PROBLEM TO WORK ON
Each line below should be retyped exactly, with no pictures.

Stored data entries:
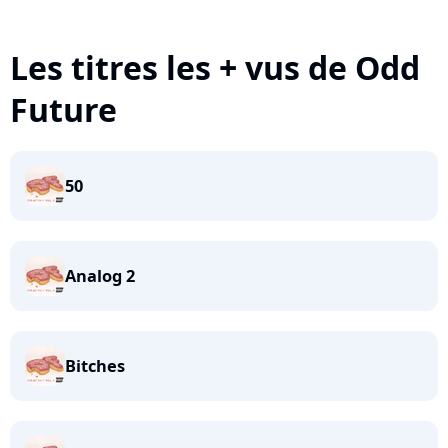
Les titres les + vus de Odd
Future
50
Analog 2
Bitches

ANSWER SECTION
Les titres les + vus de Odd
Future
50
Analog 2
Bitches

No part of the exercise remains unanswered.